AK Parti iktidara gelmeden önce bu ülke 12 Cente muhtaç, gırtlağına kadar borç bataklığında kendi memurunun maaşını bile veremeyen bir acizlikle içinde kıvranıyordu. Bunları çabucak unuttuk.
AK Parti iktidarlarıyla birlikte devlet ile millet arasındaki gerilim ve kavga sona erdi. Devlet yönetimi emperyalist güçlerin kontrol ve boyunduruğundan kurtarılmaya çalışıldı. Milletiyle kavga eden, savaşan bir devlet yönetimi olmaktan çıkarıldı. Milletinin hizmetinde olan, olması gereken bir devlet haline getirildi. Daha sonra siyaset, ekonomi, dış politika, iç politika, ordu, polis, bürokrasi yeniden organize ve dizayn edildi. Yoldan çıkan yol tekrar kendi yoluna girdi.

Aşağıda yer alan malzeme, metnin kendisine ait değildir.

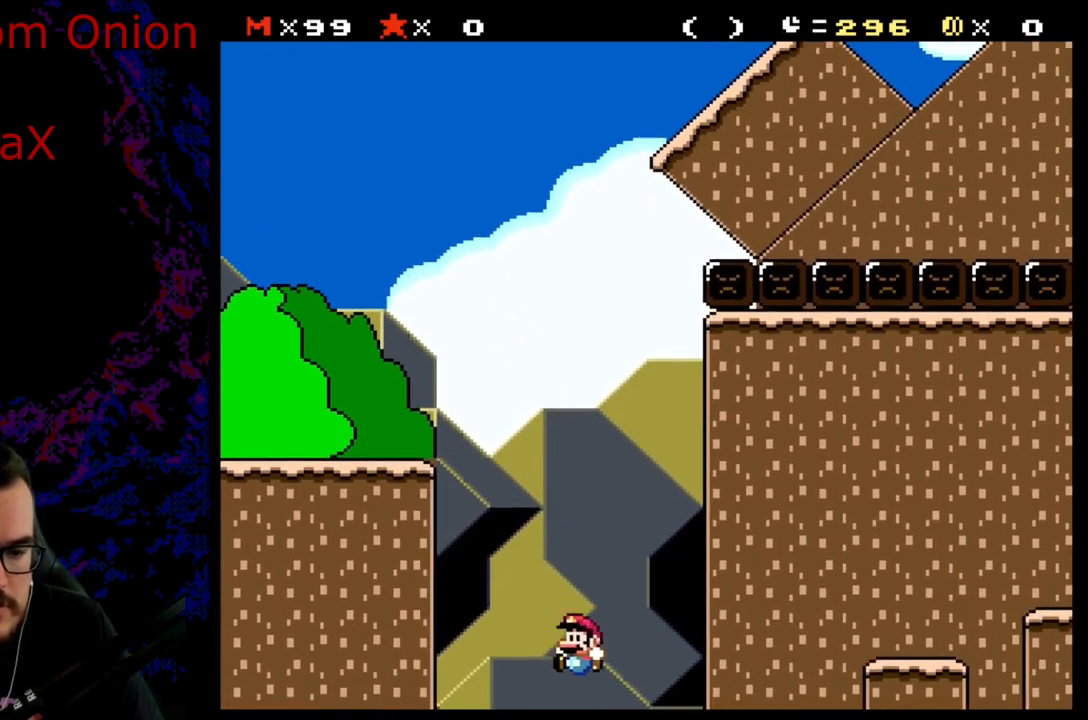
{"buttons": [], "events": [[217, "Y", "up"], [233, "DPAD_LEFT", "up"], [350, "B", "down"], [450, "B", "up"]]}
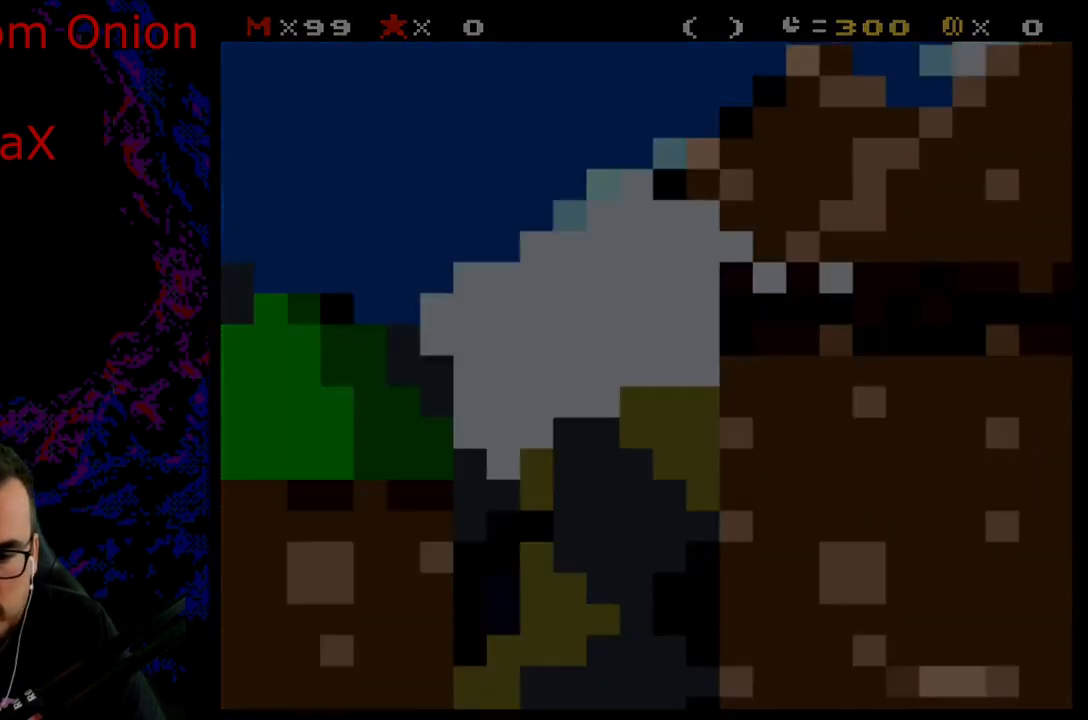
{"buttons": ["DPAD_RIGHT"], "events": [[33, "B", "down"], [167, "B", "up"], [283, "B", "down"], [433, "B", "up"], [433, "DPAD_RIGHT", "down"]]}
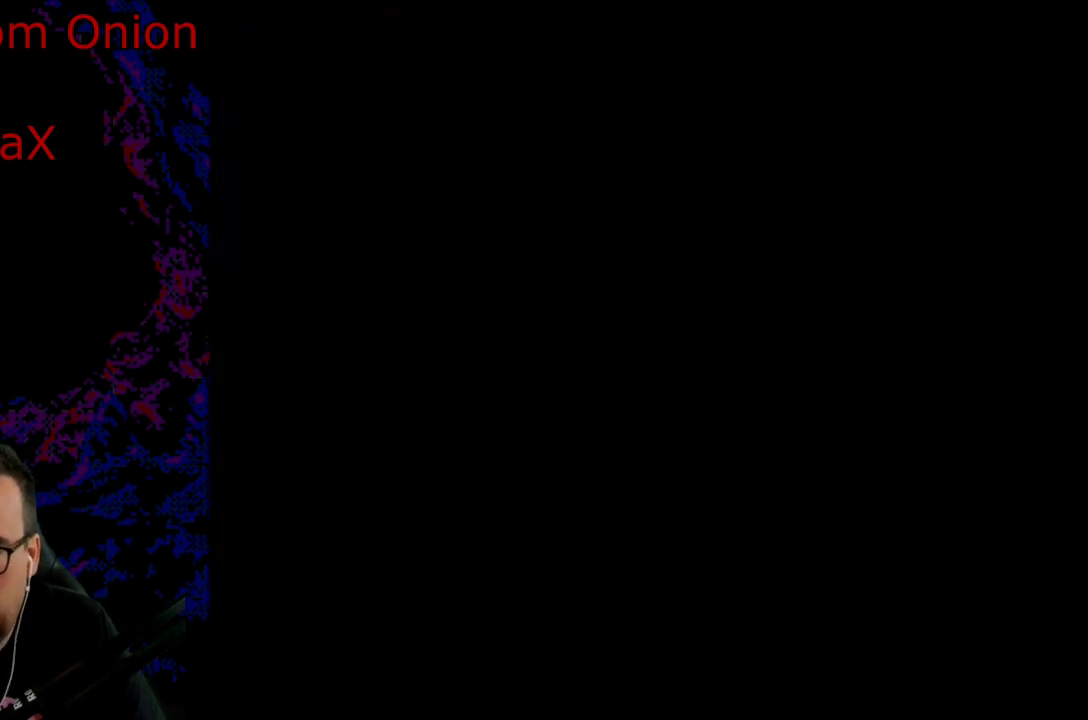
{"buttons": ["Y", "DPAD_RIGHT"], "events": [[67, "Y", "down"]]}
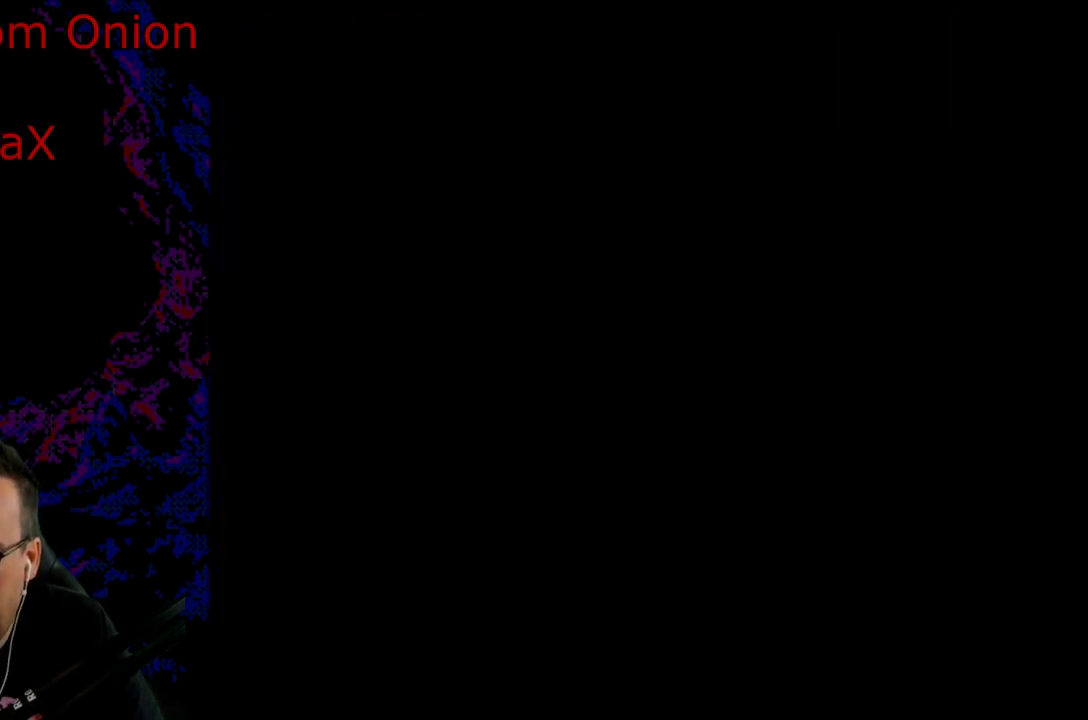
{"buttons": ["Y", "DPAD_RIGHT"], "events": []}
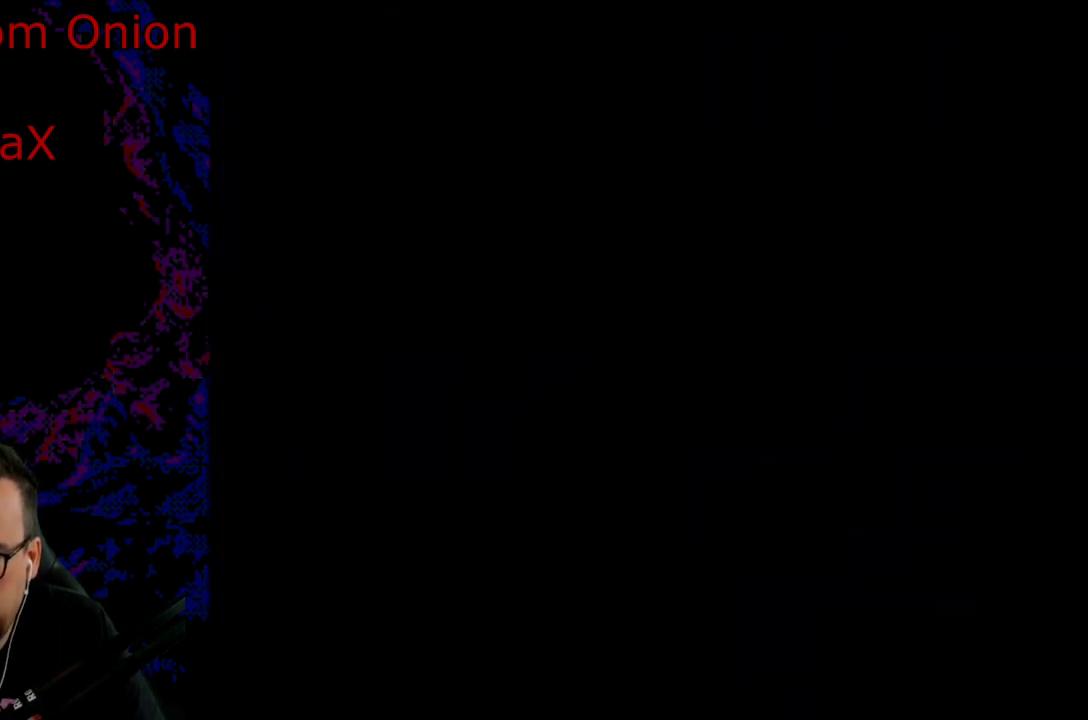
{"buttons": ["Y", "DPAD_RIGHT"], "events": []}
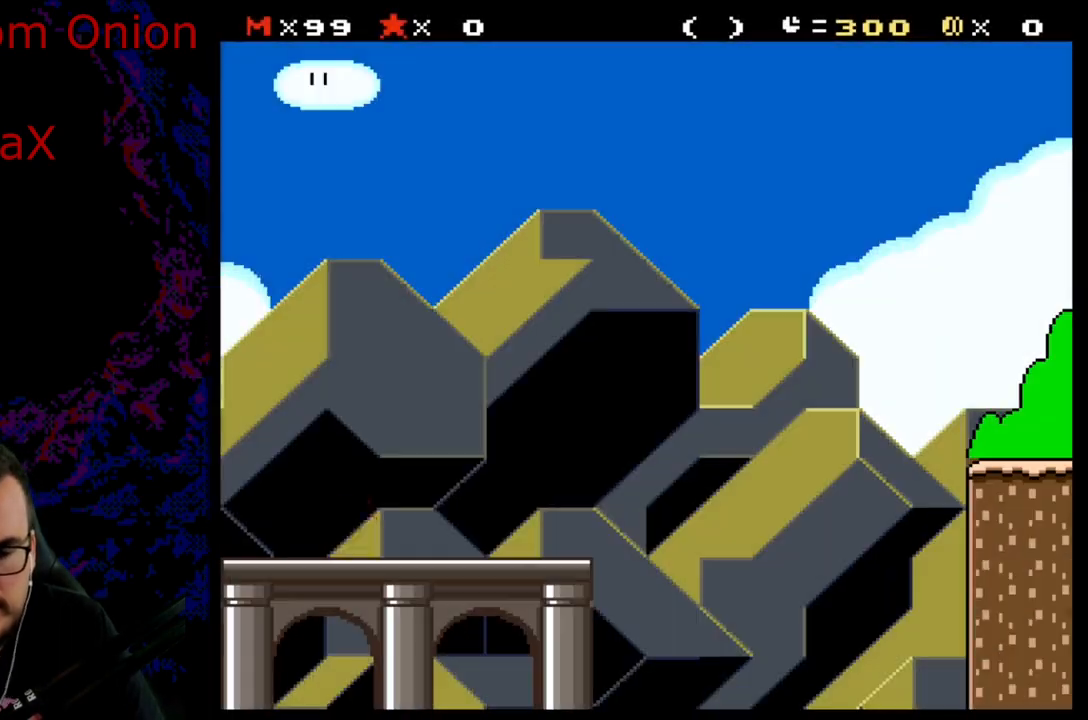
{"buttons": ["Y", "DPAD_RIGHT"], "events": []}
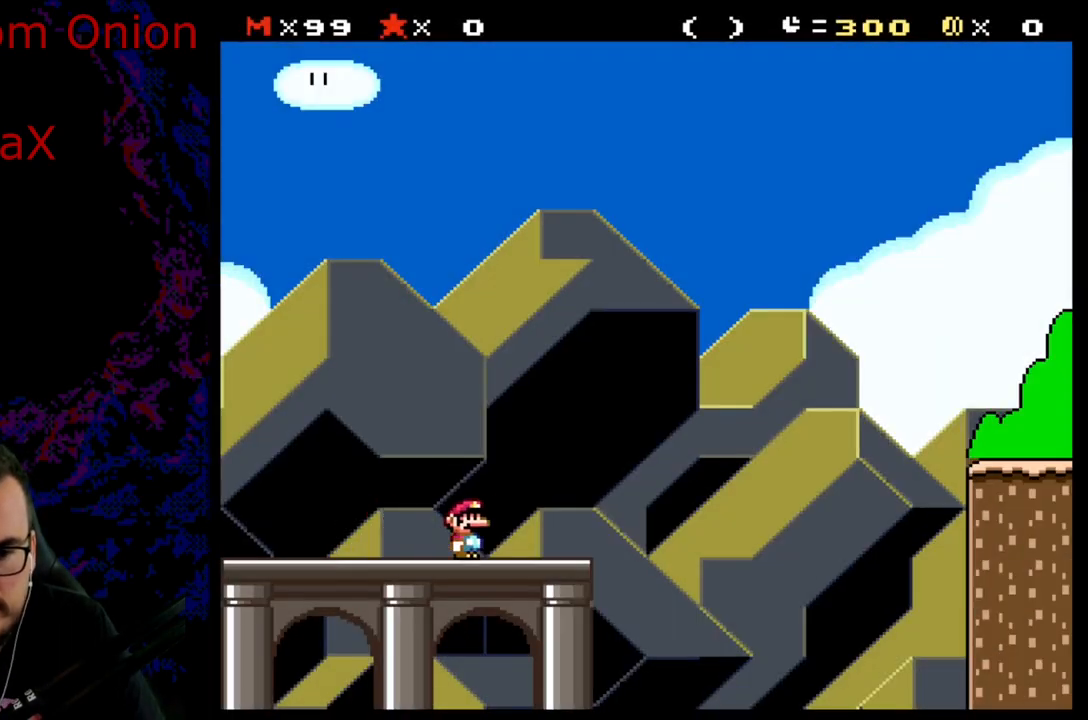
{"buttons": ["B", "Y", "DPAD_RIGHT"], "events": [[250, "B", "down"]]}
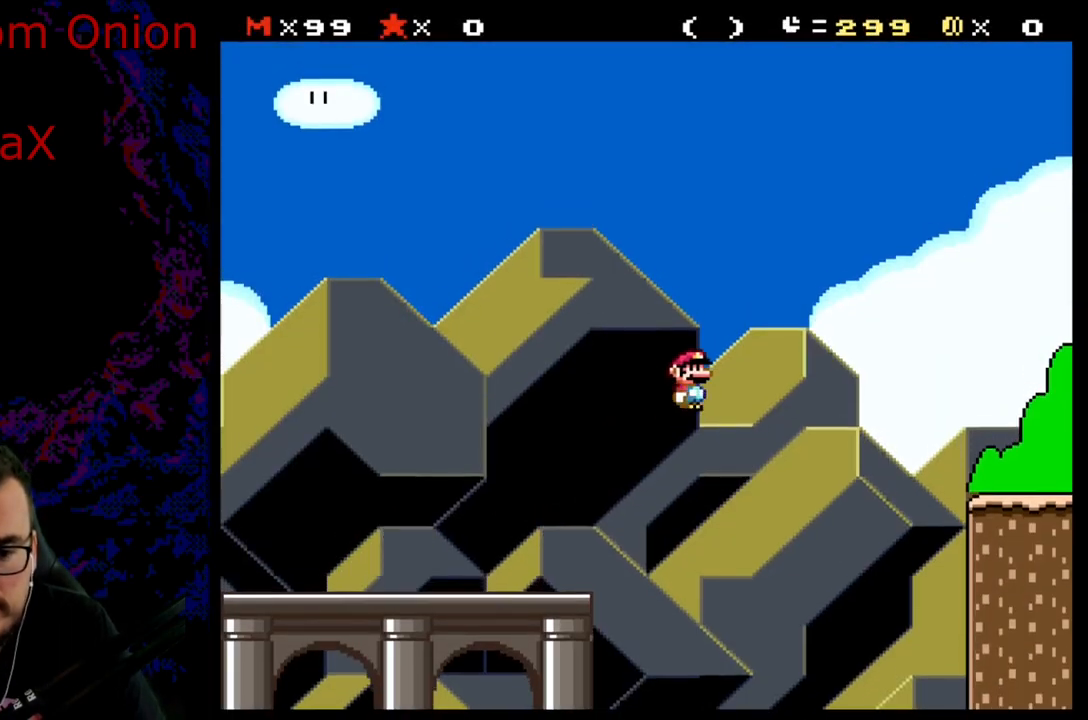
{"buttons": ["B", "Y", "DPAD_RIGHT"], "events": []}
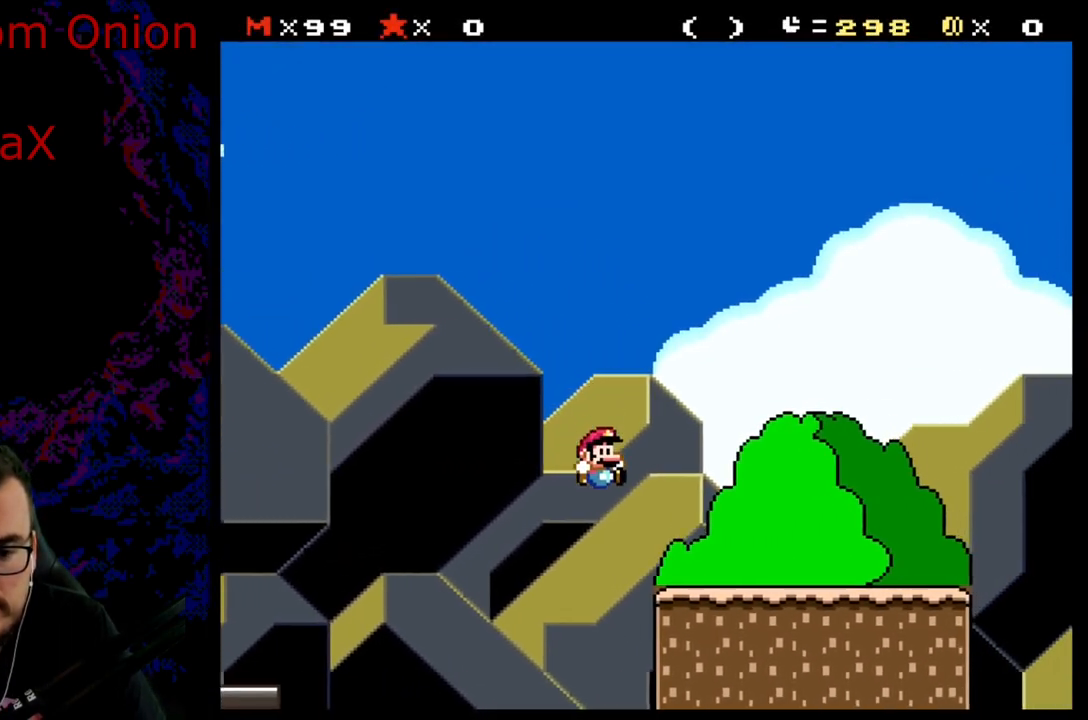
{"buttons": ["Y", "DPAD_RIGHT"], "events": [[150, "B", "up"]]}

IMF’e olan bağımlılığımız bütün borçlarımızı ödeyerek ortadan kaldırıldı. Batıya bağlı olan siyaset ve dış politikamıza milli ve yerli bir ayar verildi. Batının menfaatlerine göre konumlanmış bir Türkiye yerine kendi menfaat ve çıkarlarını önceleyen bir Türkiye dik duruşu ortaya konuldu.
Askeri, siyasi, ekonomik, sosyal, kültürel alanda kendimiz olmak, kendimize yeter hale gelmek için emperyalist batıya ayarlı bütün devlet gelenek ve görenekleri, adet ve teammülleri rafa kaldırıldı. Bu değişime önce içimizdeki batının kuklaları direndi ve hala direniyorlar. Ayaklarının altındaki çürük zeminin kaydığını gören mirasyediler telaşlanıp Türkiyeyi batıdaki efendilerine şikayet etmek için Avrupa başkentlerinin kapılarını aşındırmayı adet haline getirdiler.
Değişim her çağda ve zamanda sancılı olur. Bizde de değişim rüzgarları kendi toplumumuzda sancılı başladı ve sancılı olarak devam ediyor. Elbette; her şey güllük gülistanlık, yerli yerine oturmuş değil. Toplumsal değişimler onlarca yıl sonrası meyvesini veren hareketlerdir.
Siz siz olmaya, kendi tarih ve kültürünüze sahip çıkmaya, kendi din, inancınıza ve kültürünüze, aslınıza dönmeye çalıştığınız zaman, sizi şimdiye kadar yöneten ve sömürenler size asla rahat vermezler, sizi asla rahat bırakmazlar.Bırakmadılar ve bırakmıyorlar da... Kendi başınıza, kendi ayaklarınız üzerinde durmanıza fırsat vermemek için sizinle kıyasıya bir mücadeleye girerler. Şimdi; biz Türkiye olarak işte bu anı, bu zamanı, bu süreci yaşıyoruz devlet ve millet olarak.
Her tarafımız düşmanlarla sarılmış, dostlarımız az düşmanlarımız çok. Kendi içimizde birlik ve beraberlik olmamamız için her yönden saldırıya maruz kalıyor, her cepheden saldırıya uğruyoruz.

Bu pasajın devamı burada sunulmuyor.